Lira joined him, settling beside him with her arms across her knees.

"You've been different since the Hollow," she said.

Adem didn't reply.

"You hear it, too?"

He looked at her.

"You're listening for something," she clarified. "I can tell."

He hesitated, then nodded.

"I am."

She glanced forward again. "Don't listen too hard. Some voices whisper only so they can find your name."

---

That night, the skies cleared completely.

Stars bled across the heavens—so bright they drowned the dark. The barracks were unusually quiet, the fire crackling low. Someone hummed. Someone else slept with a hand still clenched around a wooden training knife.

Adem sat outside with Toren. Both stared upward.

"You ever think," Toren asked, "that we're just bait?"

Adem blinked. "Bait?"

"For something bigger. Something older. Something that doesn't even care what we're trying to be."
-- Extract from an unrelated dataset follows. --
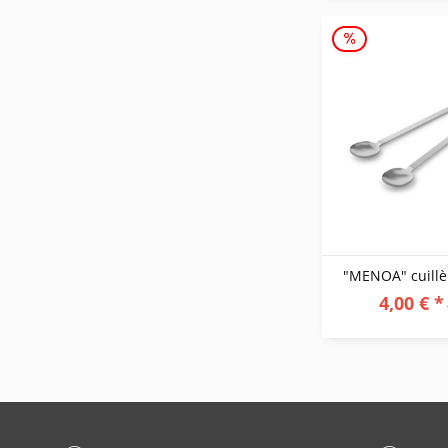
"MENOA" cuillèr
4,00 € *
Adem thought for a long while.

"I don't think it matters what we're meant to be," he said. "I think it only matters what we become."

Toren grinned faintly. "You sound like an old man."

"I feel older."

They fell into silence again, the kind that wasn't awkward—just shared.

Somewhere far away, a beast cried out. But tonight, it sounded tired.

---

In his dreams, the stair returned.

Only now it was lower.

Closer.

Five steps.

Four.

Three.

He descended.

The air grew heavier, the walls breathing with his thoughts. He saw nothing, but something saw him.

Waiting.

Listening.

When he reached the second step, it whispered again—not words, but certainty.

"You are almost ready."

He woke with a start.

There was blood on his pillow.

Not much.

But enough.

---

By morning, the air had shifted again.

Even the animals were quiet.

And Garen stood with his arms folded, the flames behind him swaying sideways against a wind no one could feel.

"A mission," he announced. "Your first."

The word rang louder than it should've.

"You will be divided. Monitored. Pushed."

Adem's heartbeat quickened.

His limbs itched.

He was close.

Tier 1 was near.

But first—he would face the world beyond the wall.

And whatever it chose to become when it looked back at him.